▶ [What is required] Substitute "News" for every "Aktuality" in the records below, and give the text back otherwise unchanged. Leave the pictures out.

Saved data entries
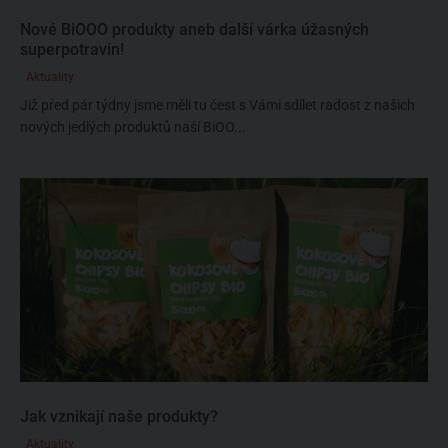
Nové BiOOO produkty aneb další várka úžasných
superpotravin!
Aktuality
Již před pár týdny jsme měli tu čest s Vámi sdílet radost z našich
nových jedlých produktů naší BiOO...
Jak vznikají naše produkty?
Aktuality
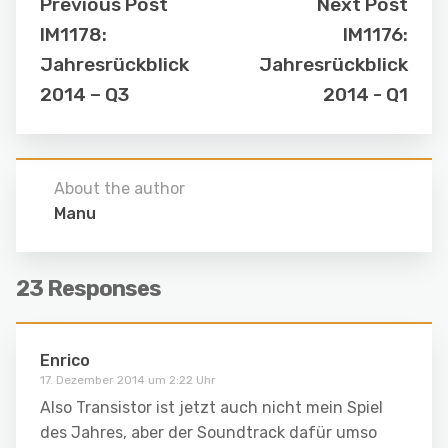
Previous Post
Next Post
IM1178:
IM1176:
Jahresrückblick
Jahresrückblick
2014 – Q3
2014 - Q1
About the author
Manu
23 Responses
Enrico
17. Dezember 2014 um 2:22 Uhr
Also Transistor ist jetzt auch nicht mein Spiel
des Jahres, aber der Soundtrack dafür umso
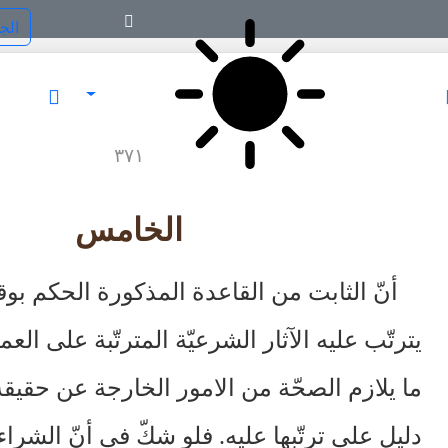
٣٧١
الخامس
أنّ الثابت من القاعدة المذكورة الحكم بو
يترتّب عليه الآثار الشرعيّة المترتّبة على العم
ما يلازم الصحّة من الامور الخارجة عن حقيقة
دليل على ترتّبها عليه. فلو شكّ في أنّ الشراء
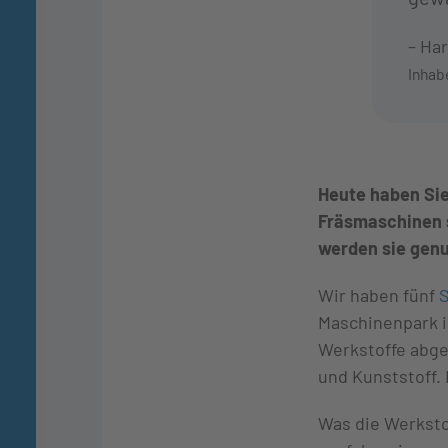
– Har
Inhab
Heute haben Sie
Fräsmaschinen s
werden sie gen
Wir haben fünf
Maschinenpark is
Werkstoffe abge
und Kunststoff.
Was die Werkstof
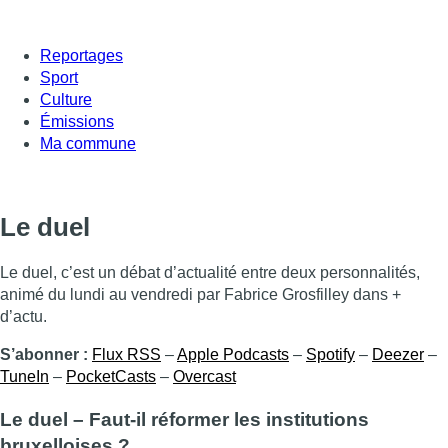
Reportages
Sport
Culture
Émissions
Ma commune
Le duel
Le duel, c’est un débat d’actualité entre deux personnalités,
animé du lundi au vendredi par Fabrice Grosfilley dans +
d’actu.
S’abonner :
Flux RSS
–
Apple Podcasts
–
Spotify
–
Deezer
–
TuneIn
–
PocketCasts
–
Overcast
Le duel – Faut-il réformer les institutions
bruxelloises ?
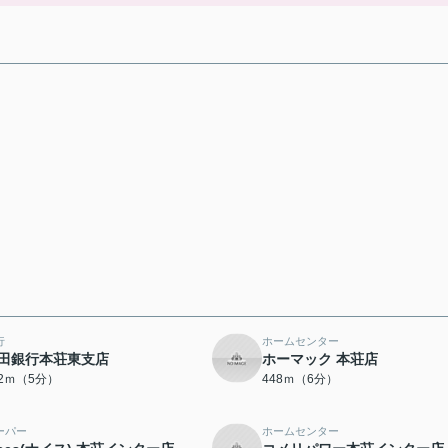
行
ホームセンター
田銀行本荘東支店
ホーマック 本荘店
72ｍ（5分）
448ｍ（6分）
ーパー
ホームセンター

▶ [Written reply]
Nové BiOOO produkty aneb další várka úžasných
superpotravin!
News
Již před pár týdny jsme měli tu čest s Vámi sdílet radost z našich
nových jedlých produktů naší BiOO...
Jak vznikají naše produkty?
News
Previous Post
Next Post
IM1178:
IM1176:
Jahresrückblick
Jahresrückblick
2014 – Q3
2014 - Q1
About the author
Manu
23 Responses
Enrico
17. Dezember 2014 um 2:22 Uhr
Also Transistor ist jetzt auch nicht mein Spiel
des Jahres, aber der Soundtrack dafür umso
٣٧١
الخامس
أنّ الثابت من القاعدة المذكورة الحكم بو
يترتّب عليه الآثار الشرعيّة المترتّبة على العم
ما يلازم الصحّة من الامور الخارجة عن حقيقة
دليل على ترتّبها عليه. فلو شكّ في أنّ الشراء
– Har
Inhab
Heute haben Sie
Fräsmaschinen s
werden sie gen
Wir haben fünf
Maschinenpark is
Werkstoffe abge
und Kunststoff.
Was die Werkstof
Reportages
Sport
Culture
Émissions
Ma commune
Le duel
Le duel, c’est un débat d’actualité entre deux personnalités,
animé du lundi au vendredi par Fabrice Grosfilley dans +
d’actu.
S’abonner :
Flux RSS
–
Apple Podcasts
–
Spotify
–
Deezer
–
TuneIn
–
PocketCasts
–
Overcast
Le duel – Faut-il réformer les institutions
bruxelloises ?
行
ホームセンター
田銀行本荘東支店
ホーマック 本荘店
72ｍ（5分）
448ｍ（6分）
ーパー
ホームセンター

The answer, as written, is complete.